For this exercise, you will need the SparkMonitor tab located at the top in JupyterLab. Use port 4040 and reload the page often using the "Reload" button at the top left. You will also need to go to the UCloud page for your spark cluster, and open the interface for one of your nodes. 

Helpful and recommended reading are found at the bottom of the assignment pdf. Furthermore the `A-Gentle-Introduction-to-Apache-Spark.pdf` is useful find it under todays lecture on LearnIT (page 11-30).
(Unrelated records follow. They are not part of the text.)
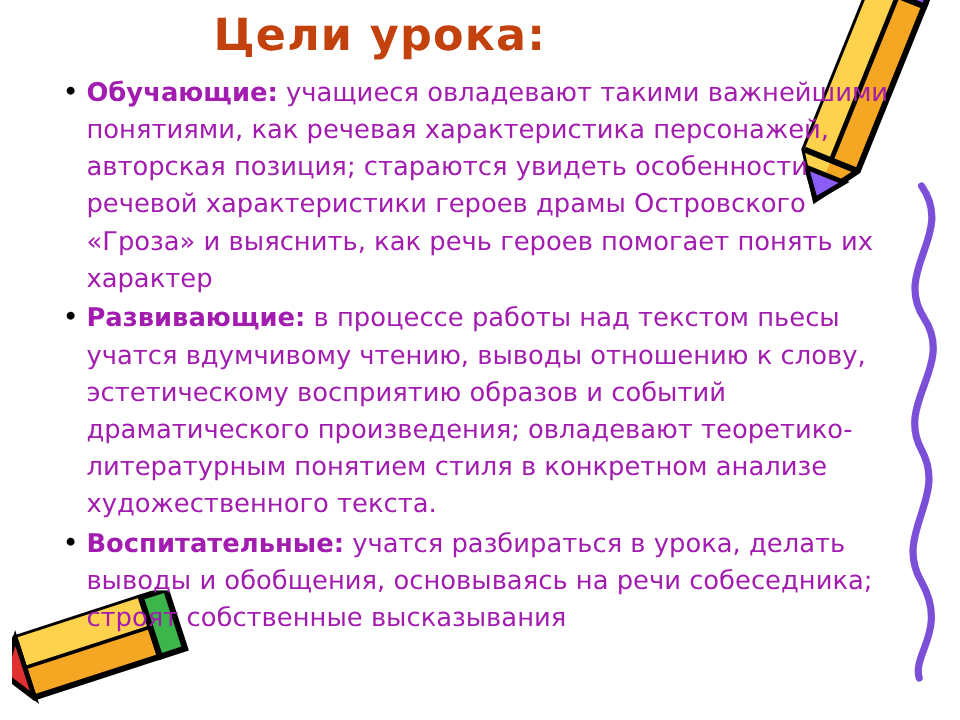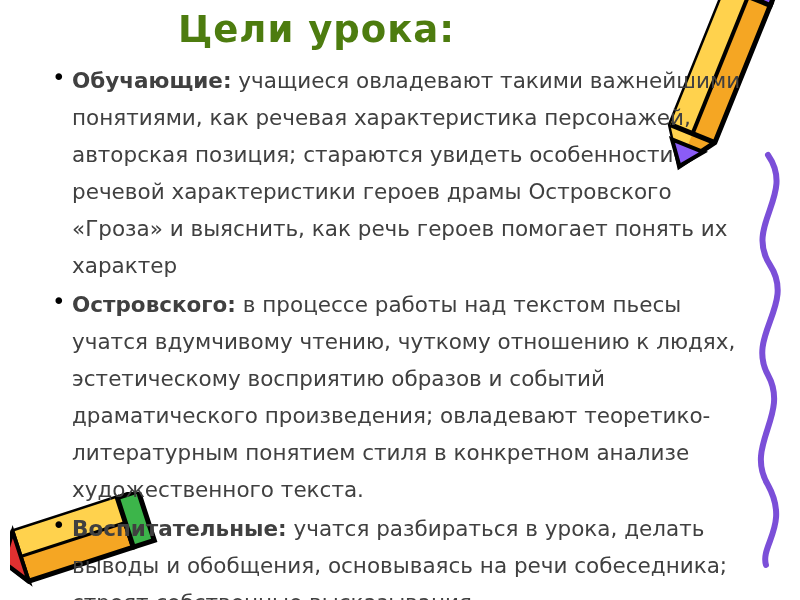--- a/index.html
+++ b/index.html
@@ -22,21 +22,21 @@
   }
   .title {
     position: absolute;
     top: 8px;
     left: 0;
     width: 633px;
     text-align: center;
     font-family: "DejaVu Sans", sans-serif;
     font-size: 37px;
     font-weight: bold;
-    color: #4d7c0f;
+    color: #c2410c;
     letter-spacing: 1px;
   }
   .content {
     position: absolute;
     top: 62px;
     left: 52px;
     width: 690px;
   }
   .bullet-row {
     display: flex;
@@ -47,22 +47,22 @@
     flex: 0 0 auto;
     width: 20px;
     font-size: 23px;
     line-height: 30px;
     color: #000000;
     text-align: left;
   }
   .bullet-text {
     flex: 1 1 auto;
     font-size: 21.5px;
-    line-height: 37px;
-    color: #404040;
+    line-height: 31px;
+    color: #a21caf;
     text-align: left;
   }
   .bullet-text b {
     font-weight: bold;
   }
 
   
   .pencil-tr {
     position: absolute;
     top: -6px;
@@ -127,21 +127,21 @@
 
   <div class="content">
 
     <div class="bullet-row">
       <span class="bullet-dot">•</span>
       <span class="bullet-text"><b>Обучающие:</b><span> учащиеся овладевают такими важнейшими понятиями, как речевая характеристика персонажей, авторская позиция; стараются увидеть особенности речевой характеристики героев драмы Островского «Гроза» и выяснить, как речь героев помогает понять их характер</span></span>
     </div>
 
     <div class="bullet-row">
       <span class="bullet-dot">•</span>
-      <span class="bullet-text"><b>Островского:</b><span> в процессе работы над текстом пьесы учатся вдумчивому чтению, чуткому отношению к людях, эстетическому восприятию образов и событий драматического произведения; овладевают теоретико-литературным понятием стиля в конкретном анализе художественного текста.</span></span>
+      <span class="bullet-text"><b>Развивающие:</b><span> в процессе работы над текстом пьесы учатся вдумчивому чтению, выводы отношению к слову, эстетическому восприятию образов и событий драматического произведения; овладевают теоретико-литературным понятием стиля в конкретном анализе художественного текста.</span></span>
     </div>
 
     <div class="bullet-row">
       <span class="bullet-dot">•</span>
       <span class="bullet-text"><b>Воспитательные:</b><span> учатся разбираться в урока, делать выводы и обобщения, основываясь на речи собеседника; строят собственные высказывания</span></span>
     </div>
 
   </div>
 </div>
Note that some questions require you to read on the spark documentation.

**Question 1)**

How many nodes (workers) does your cluster have?

**Question 2)**  

What is the relationship between a spark application, driver process and a spark session? What is the name of the variable for your spark session?

**Question 3)**

What is the difference between a Spark Job, stage and task?

**Question 3a)**

Try to execute a cell that takes a while to complete, such as sorting the counts from part A). Explore the SparkMonitor web UI click around and find the pages for the Stages. See if you can find the DAG Visualization and briefly explain how spark computes the answer of your word count (conceptually, in simple terms). 

**Question 3b)**

Again, try to execute a cell that takes a while to complete, such as sorting the counts from part A). Open the interface for node 1 under the UCloud SparkCluster job. Explore the different pages and find the same spark web UI as you can see in JupyterLab.

**Question 4)** (Optional)

What type of scheduling mode does your cluster use? What does the abbriviation mean? What is the impact of the scheduling mode for a cluster used by several users? (compared to just you using the cluster).

**Question 5)** (Optional)

What is lazy evaluation and how does it affect the time it takes to run your code cells?